EXERCISE PROMPT
Write out each line from the data below that includes the word "parquet".

━━━━━ DATA PROVIDED

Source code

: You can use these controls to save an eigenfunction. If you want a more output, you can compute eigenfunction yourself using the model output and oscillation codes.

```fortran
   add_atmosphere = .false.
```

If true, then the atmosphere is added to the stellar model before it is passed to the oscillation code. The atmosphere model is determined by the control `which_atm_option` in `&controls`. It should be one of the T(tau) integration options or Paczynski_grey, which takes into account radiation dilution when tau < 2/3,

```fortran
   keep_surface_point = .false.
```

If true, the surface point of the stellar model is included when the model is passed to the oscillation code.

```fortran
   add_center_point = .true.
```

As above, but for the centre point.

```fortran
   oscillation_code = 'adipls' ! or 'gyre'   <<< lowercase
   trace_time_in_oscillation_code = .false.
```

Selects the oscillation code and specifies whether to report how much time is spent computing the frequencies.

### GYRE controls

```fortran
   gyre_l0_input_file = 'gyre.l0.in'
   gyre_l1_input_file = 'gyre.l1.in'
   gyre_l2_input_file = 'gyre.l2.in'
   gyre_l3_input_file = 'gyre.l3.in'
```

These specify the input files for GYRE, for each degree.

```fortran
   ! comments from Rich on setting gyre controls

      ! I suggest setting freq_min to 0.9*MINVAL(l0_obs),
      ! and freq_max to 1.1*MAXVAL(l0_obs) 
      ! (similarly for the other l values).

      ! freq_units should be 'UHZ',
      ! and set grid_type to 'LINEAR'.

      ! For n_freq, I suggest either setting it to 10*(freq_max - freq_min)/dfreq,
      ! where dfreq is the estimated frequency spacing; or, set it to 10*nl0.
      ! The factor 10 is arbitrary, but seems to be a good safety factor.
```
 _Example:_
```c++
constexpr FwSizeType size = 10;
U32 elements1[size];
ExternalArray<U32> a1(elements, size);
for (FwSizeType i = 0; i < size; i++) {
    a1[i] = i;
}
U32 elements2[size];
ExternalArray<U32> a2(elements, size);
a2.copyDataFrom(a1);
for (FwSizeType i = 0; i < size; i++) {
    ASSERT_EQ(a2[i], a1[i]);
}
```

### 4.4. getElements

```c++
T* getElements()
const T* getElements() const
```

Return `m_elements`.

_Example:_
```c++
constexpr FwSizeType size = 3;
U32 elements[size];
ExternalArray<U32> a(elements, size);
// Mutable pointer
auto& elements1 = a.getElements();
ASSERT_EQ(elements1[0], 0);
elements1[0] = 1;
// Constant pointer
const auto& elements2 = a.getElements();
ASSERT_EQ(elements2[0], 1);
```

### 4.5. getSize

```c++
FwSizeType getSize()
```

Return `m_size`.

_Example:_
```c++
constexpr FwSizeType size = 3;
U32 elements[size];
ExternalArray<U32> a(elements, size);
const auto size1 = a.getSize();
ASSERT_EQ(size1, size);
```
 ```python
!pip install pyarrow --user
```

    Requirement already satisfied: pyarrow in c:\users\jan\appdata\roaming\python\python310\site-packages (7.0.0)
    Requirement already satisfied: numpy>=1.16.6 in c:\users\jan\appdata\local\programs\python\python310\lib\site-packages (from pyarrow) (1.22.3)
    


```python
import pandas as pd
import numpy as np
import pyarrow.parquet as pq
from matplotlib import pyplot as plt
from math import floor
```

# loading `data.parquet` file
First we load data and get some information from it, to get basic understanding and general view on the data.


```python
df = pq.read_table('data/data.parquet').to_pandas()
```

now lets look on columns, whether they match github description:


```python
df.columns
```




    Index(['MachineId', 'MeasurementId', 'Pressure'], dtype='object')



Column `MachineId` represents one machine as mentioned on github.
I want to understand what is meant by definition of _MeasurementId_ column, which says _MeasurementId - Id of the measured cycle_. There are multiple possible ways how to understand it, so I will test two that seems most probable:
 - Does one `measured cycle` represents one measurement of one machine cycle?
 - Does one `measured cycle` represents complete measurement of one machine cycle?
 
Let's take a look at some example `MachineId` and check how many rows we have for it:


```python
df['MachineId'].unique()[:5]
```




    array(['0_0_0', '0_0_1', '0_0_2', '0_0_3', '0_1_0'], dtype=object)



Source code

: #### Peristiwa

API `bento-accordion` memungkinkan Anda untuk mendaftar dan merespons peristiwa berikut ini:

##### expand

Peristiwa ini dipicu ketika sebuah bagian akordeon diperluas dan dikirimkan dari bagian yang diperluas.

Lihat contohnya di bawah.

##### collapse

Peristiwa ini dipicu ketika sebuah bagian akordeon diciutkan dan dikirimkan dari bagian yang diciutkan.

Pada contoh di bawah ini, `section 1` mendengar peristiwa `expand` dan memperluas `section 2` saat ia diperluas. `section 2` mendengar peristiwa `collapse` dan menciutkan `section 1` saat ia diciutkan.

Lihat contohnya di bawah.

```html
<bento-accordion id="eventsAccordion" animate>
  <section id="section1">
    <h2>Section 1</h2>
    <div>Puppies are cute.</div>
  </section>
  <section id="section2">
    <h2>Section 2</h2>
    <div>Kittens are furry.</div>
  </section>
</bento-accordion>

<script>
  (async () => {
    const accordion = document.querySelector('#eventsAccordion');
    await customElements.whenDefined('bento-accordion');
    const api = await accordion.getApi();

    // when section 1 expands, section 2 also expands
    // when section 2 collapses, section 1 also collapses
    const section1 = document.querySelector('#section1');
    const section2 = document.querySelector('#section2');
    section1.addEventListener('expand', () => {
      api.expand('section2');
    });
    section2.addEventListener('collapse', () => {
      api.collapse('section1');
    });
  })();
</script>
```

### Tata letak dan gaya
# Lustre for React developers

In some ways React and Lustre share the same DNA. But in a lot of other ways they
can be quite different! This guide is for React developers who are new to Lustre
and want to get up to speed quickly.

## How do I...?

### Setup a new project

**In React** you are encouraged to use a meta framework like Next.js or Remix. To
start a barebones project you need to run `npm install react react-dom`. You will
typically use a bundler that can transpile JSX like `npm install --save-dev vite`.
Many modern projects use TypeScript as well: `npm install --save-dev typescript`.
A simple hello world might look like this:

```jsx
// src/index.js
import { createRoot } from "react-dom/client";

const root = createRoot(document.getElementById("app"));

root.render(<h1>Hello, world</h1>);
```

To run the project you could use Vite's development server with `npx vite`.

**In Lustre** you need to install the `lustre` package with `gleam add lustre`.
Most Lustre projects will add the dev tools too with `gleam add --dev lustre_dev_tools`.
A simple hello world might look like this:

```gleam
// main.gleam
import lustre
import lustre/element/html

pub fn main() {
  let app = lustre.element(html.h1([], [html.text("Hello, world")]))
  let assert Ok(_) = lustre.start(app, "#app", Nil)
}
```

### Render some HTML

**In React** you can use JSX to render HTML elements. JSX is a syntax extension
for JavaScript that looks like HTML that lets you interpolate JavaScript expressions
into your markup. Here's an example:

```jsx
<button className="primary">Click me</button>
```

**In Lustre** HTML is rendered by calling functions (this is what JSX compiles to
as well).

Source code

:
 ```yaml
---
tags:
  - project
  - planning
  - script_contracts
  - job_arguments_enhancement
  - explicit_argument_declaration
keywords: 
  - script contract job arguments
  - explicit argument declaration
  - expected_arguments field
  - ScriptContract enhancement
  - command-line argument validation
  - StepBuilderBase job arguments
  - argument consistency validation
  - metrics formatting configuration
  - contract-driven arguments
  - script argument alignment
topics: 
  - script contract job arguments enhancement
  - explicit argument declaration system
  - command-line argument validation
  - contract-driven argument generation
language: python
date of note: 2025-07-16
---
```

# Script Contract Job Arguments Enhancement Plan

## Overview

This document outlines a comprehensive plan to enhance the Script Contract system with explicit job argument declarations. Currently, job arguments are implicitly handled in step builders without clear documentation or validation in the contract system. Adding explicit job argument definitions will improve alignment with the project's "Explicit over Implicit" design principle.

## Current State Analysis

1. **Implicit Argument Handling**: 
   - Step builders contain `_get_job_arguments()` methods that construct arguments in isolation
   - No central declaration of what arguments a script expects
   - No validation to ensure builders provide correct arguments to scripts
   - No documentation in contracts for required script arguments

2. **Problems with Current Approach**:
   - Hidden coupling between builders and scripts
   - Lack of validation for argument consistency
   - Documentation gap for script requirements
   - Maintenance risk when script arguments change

━━━━━━━━━━

RESPONSE AREA
import pyarrow.parquet as pq
# loading `data.parquet` file
df = pq.read_table('data/data.parquet').to_pandas()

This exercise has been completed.